> [TASK PROMPT]: Update the lines from the one containing "OVER HUGHES CREEK=34" through the end of the entries by replacing "chart" with "graph" and keeping everything else the same. Leave the pictures out of your answer.

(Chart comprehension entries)
§

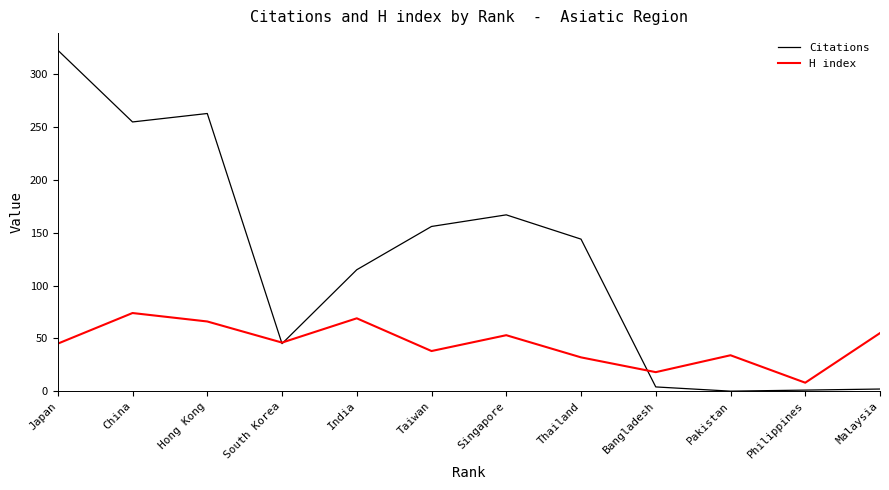

Which series has the largest total across all categories?

Citations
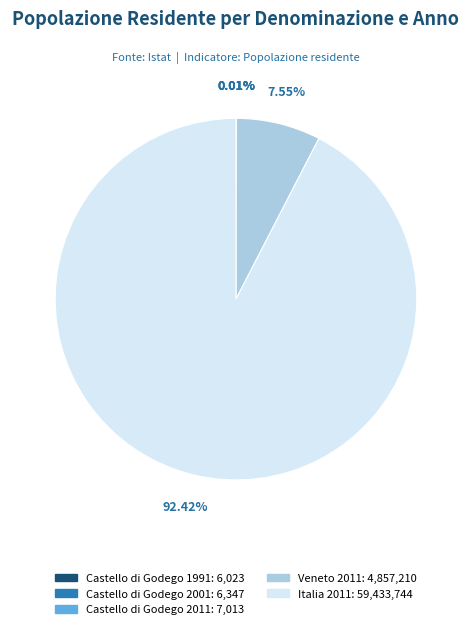

Is there any slice that represents more than half of the pie?

Yes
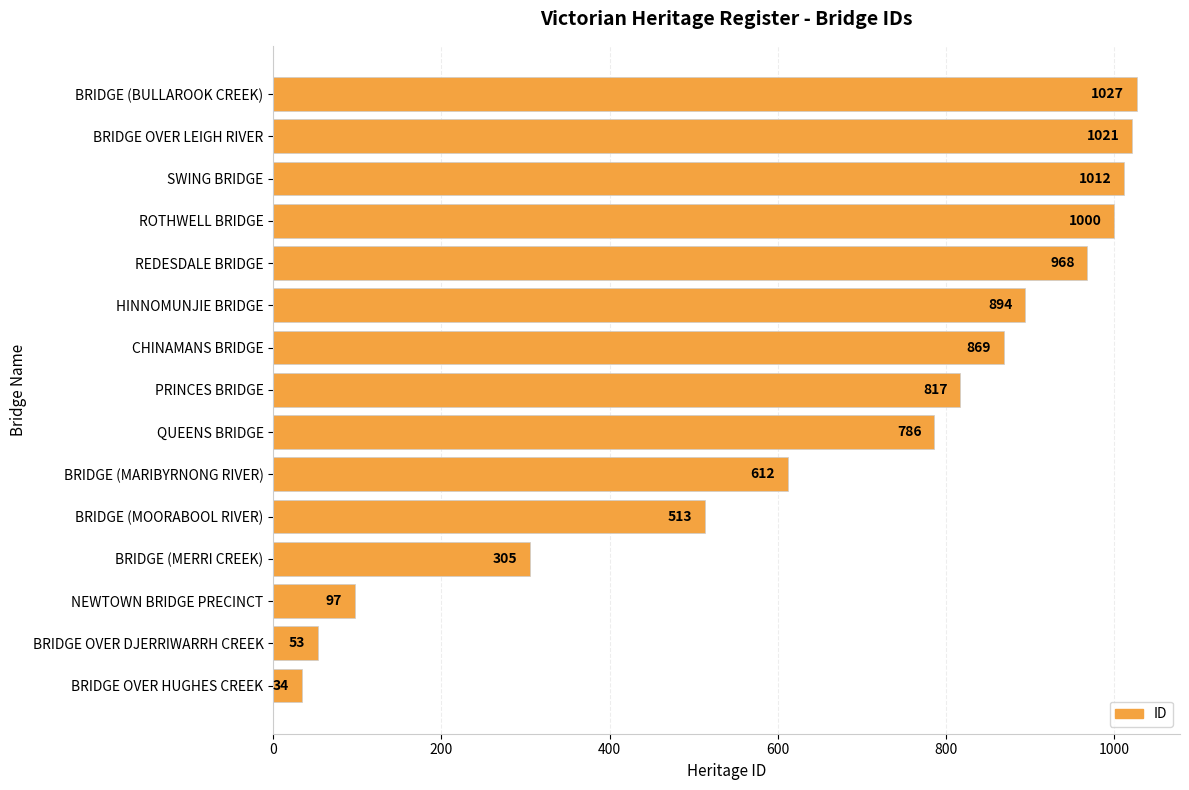

Reading top to bottom, what are all the values shown in this chart?

BRIDGE (BULLAROOK CREEK)=1027	BRIDGE OVER LEIGH RIVER=1021	SWING BRIDGE=1012	ROTHWELL BRIDGE=1000	REDESDALE BRIDGE=968	HINNOMUNJIE BRIDGE=894	CHINAMANS BRIDGE=869	PRINCES BRIDGE=817	QUEENS BRIDGE=786	BRIDGE (MARIBYRNONG RIVER)=612	BRIDGE (MOORABOOL RIVER)=513	BRIDGE (MERRI CREEK)=305	NEWTOWN BRIDGE PRECINCT=97	BRIDGE OVER DJERRIWARRH CREEK=53	BRIDGE OVER HUGHES CREEK=34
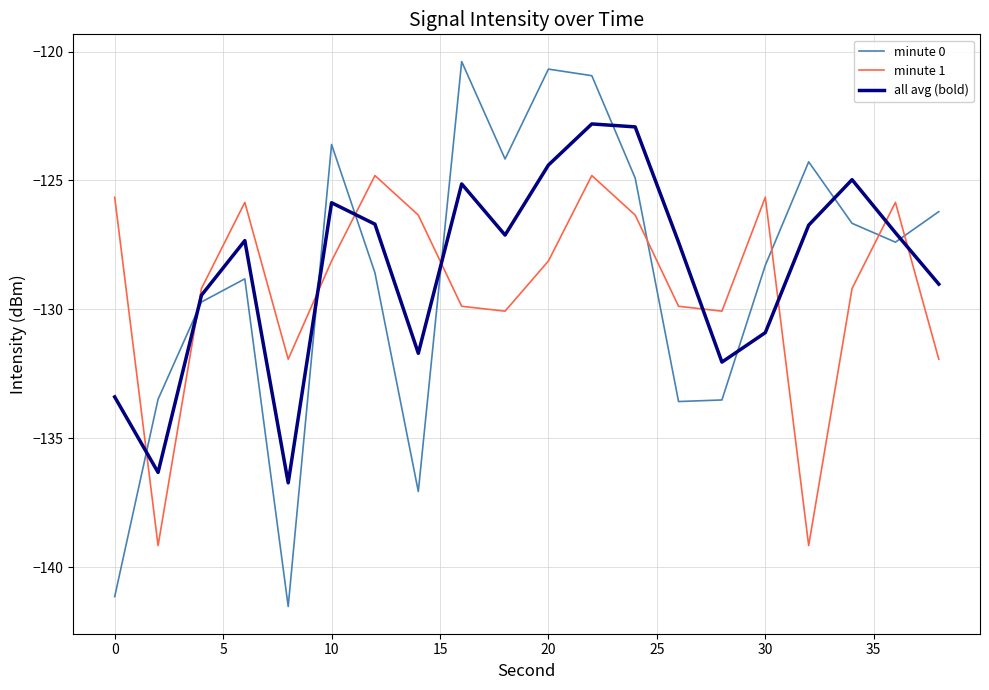

What is the maximum value shown in the chart?

-120.4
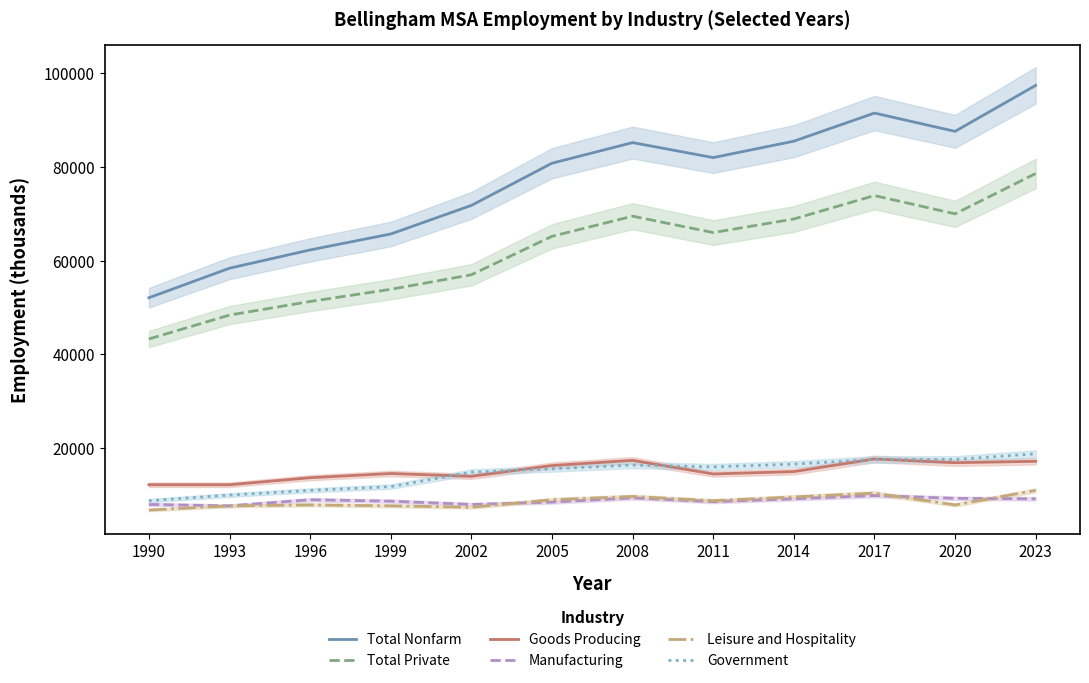

Reading left to right, list all the values displayed in this chart.

Total Nonfarm: 52100	58400	62300	65700	71800	80800	85200	82000	85500	91500	87600	97400
Total Private: 43300	48400	51300	53900	57000	65200	69500	66000	68900	73900	70000	78600
Goods Producing: 12200	12200	13700	14600	14000	16300	17400	14500	15000	17700	16900	17200
Manufacturing: 8000	7700	9000	8700	8000	8500	9400	8600	9200	9900	9300	9200
Leisure and Hospitality: 6800	7700	7900	7700	7400	9000	9700	8800	9600	10400	7900	11000
Government: 8800	10000	11000	11800	14900	15600	16400	16000	16600	17600	17600	18800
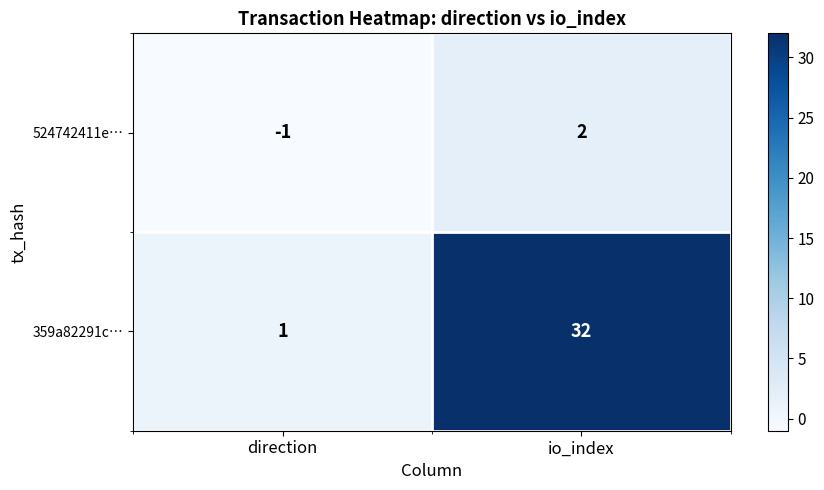

Which series has the largest range (max minus min)?

359a82291c…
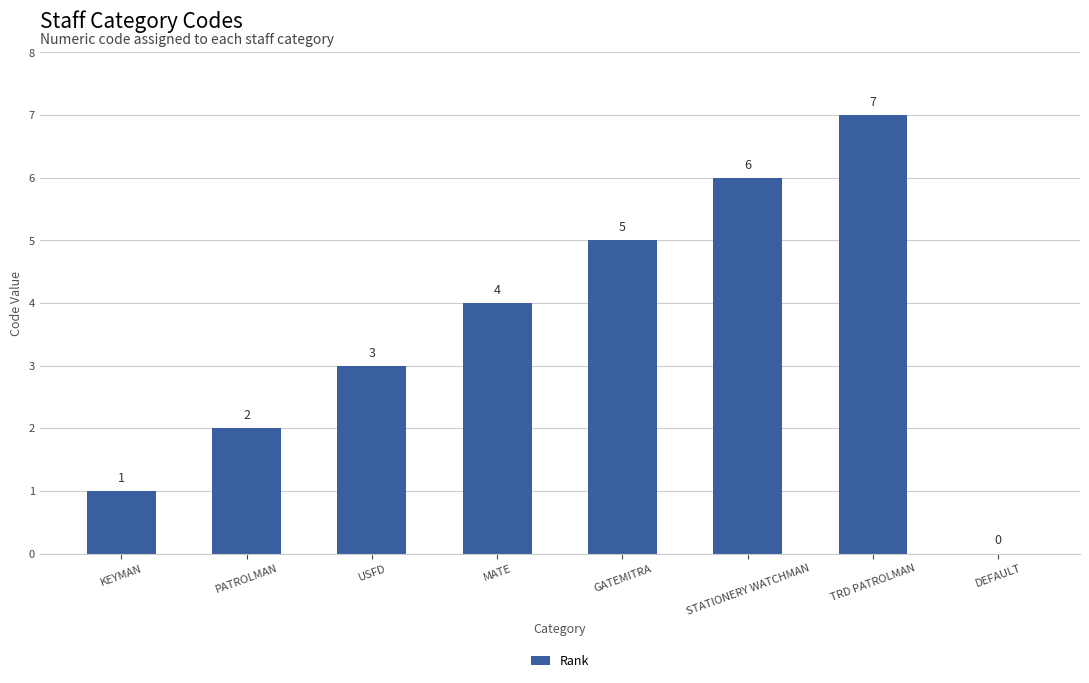

What is the change in value from TRD PATROLMAN to DEFAULT?

-7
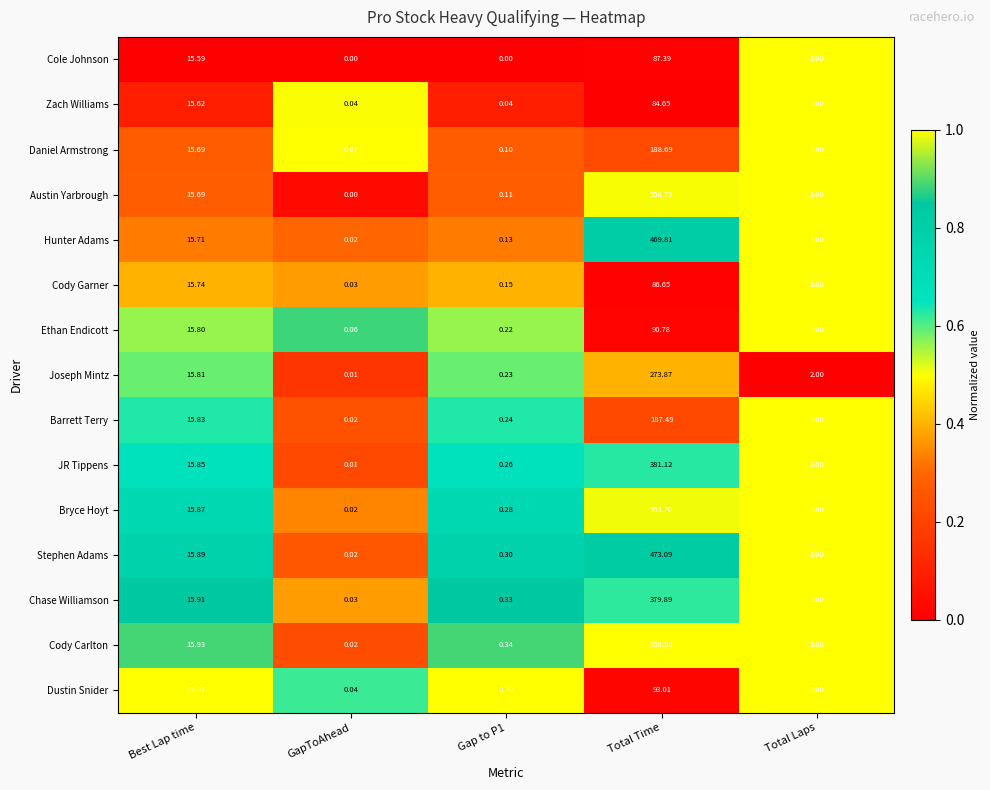

Where does the Austin Yarbrough series first go above 3?

Best Lap time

§

> [OUTPUT OF THE TASK]:
BRIDGE (BULLAROOK CREEK)=1027	BRIDGE OVER LEIGH RIVER=1021	SWING BRIDGE=1012	ROTHWELL BRIDGE=1000	REDESDALE BRIDGE=968	HINNOMUNJIE BRIDGE=894	CHINAMANS BRIDGE=869	PRINCES BRIDGE=817	QUEENS BRIDGE=786	BRIDGE (MARIBYRNONG RIVER)=612	BRIDGE (MOORABOOL RIVER)=513	BRIDGE (MERRI CREEK)=305	NEWTOWN BRIDGE PRECINCT=97	BRIDGE OVER DJERRIWARRH CREEK=53	BRIDGE OVER HUGHES CREEK=34

What is the maximum value shown in the graph?

-120.4

Reading left to right, list all the values displayed in this graph.

Total Nonfarm: 52100	58400	62300	65700	71800	80800	85200	82000	85500	91500	87600	97400
Total Private: 43300	48400	51300	53900	57000	65200	69500	66000	68900	73900	70000	78600
Goods Producing: 12200	12200	13700	14600	14000	16300	17400	14500	15000	17700	16900	17200
Manufacturing: 8000	7700	9000	8700	8000	8500	9400	8600	9200	9900	9300	9200
Leisure and Hospitality: 6800	7700	7900	7700	7400	9000	9700	8800	9600	10400	7900	11000
Government: 8800	10000	11000	11800	14900	15600	16400	16000	16600	17600	17600	18800

Which series has the largest range (max minus min)?

359a82291c…

What is the change in value from TRD PATROLMAN to DEFAULT?

-7

Where does the Austin Yarbrough series first go above 3?

Best Lap time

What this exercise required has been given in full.